No Waste Challenge 2021 winner, Loop, produces the world’s first Living Coffin

Six feet under never felt more sustainable

The phrase “world’s first living coffin” might be somewhat of an eyebrow-raiser, but for Bob Hendrikx, one of What Design Can Do’s No Waste Challenge winners and founder of Loop, the Living Coffin is a means to change the planet for the better. The coffin is created using mycelium, the root-like structure of mushrooms, that decomposes and feeds the Earth as our bodies do the same. Compared to conventionally utilised wood coffins which require deforestation to create and take many years to decompose, the Living Coffin is a sustainable solution.

Hendrikx was first inspired to create this product during his university years. The Dutch designer was studying architecture at the time and was interested in how we, as a society, can leave a positive impact on the world or minimise the negative impact.
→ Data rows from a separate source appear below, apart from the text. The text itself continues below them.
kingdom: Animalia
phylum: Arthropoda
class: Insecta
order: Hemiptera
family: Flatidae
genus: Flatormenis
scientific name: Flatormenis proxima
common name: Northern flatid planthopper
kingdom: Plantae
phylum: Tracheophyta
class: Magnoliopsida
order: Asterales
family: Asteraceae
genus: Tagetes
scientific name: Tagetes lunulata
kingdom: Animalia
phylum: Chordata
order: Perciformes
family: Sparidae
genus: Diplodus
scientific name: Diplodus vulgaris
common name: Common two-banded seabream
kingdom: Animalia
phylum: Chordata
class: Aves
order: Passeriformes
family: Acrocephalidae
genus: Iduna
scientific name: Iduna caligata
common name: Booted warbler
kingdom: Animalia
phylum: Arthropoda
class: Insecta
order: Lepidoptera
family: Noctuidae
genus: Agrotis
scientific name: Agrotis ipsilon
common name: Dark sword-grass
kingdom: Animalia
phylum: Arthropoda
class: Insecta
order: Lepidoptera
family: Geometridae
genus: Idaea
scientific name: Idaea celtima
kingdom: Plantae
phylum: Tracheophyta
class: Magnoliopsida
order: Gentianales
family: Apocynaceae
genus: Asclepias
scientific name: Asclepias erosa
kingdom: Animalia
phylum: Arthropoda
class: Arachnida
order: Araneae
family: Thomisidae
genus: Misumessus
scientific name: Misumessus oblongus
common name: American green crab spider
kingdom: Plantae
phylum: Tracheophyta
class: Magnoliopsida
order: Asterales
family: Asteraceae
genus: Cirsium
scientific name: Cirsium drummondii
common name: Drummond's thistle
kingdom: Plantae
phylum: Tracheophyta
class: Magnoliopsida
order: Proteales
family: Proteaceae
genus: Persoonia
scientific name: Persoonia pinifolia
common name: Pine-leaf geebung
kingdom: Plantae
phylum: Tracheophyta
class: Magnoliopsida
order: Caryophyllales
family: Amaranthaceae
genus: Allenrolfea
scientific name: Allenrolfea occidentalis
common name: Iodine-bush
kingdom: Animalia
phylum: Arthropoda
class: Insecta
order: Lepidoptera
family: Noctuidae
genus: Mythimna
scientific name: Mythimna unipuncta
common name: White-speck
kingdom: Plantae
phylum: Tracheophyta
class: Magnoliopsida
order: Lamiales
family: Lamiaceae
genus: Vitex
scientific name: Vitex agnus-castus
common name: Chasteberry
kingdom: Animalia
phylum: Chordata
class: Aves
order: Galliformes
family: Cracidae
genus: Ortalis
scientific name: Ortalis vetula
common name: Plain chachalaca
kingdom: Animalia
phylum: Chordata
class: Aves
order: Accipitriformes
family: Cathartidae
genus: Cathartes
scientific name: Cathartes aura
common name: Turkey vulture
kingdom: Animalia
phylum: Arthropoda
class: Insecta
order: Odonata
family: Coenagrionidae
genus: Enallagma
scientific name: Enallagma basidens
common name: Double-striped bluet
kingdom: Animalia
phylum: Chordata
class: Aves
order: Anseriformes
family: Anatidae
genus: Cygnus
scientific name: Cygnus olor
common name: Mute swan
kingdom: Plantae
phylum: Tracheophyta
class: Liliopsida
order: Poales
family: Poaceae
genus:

From there, he started exploring various natural materials and building a good relationship with nature. “It made me decide, ‘Hey, I wanna have a positive impact, but how do we do that?’ For me, there was a moment to really make a fundamental change to no longer work with dead materials and start collaborating with living organisms and looking at ways we can have a more mutualistic relationship with nature instead of degrading it,” he says.

Hendrikx experimented with algae before learning of the wonderful potential mycelium holds. “I started working with a lot of organisms in nature that I thought we could collaborate with. So, I stumbled upon mycelium, which is the biggest recycler in nature, allowing new life tracks,” he says.

Hendrikx knew he wanted to create a human-centred product, so he conceptualised Loop, “to recycle us, and turn us back into plant food.” The coffin takes roughly 30-45 days to become one with nature while it has been estimated that the human body takes about 3 years to decompose in Loop, compared to the 10-20 years it takes in traditional coffins. 

The designer says the pandemic has affected his business in two ways, both of which are positive. “Because of the pandemic, death was a bigger topic people spoke about so there was a lot of consciousness around the product because it was very new and explorative.” The other positive is that the pandemic addressed the harmful relationships we have with our environment, and therefore created a new focus on sustainable solutions.

According to Hendrikx, we can look forward to more living products that create new relationships between humanity and their environments from Loop.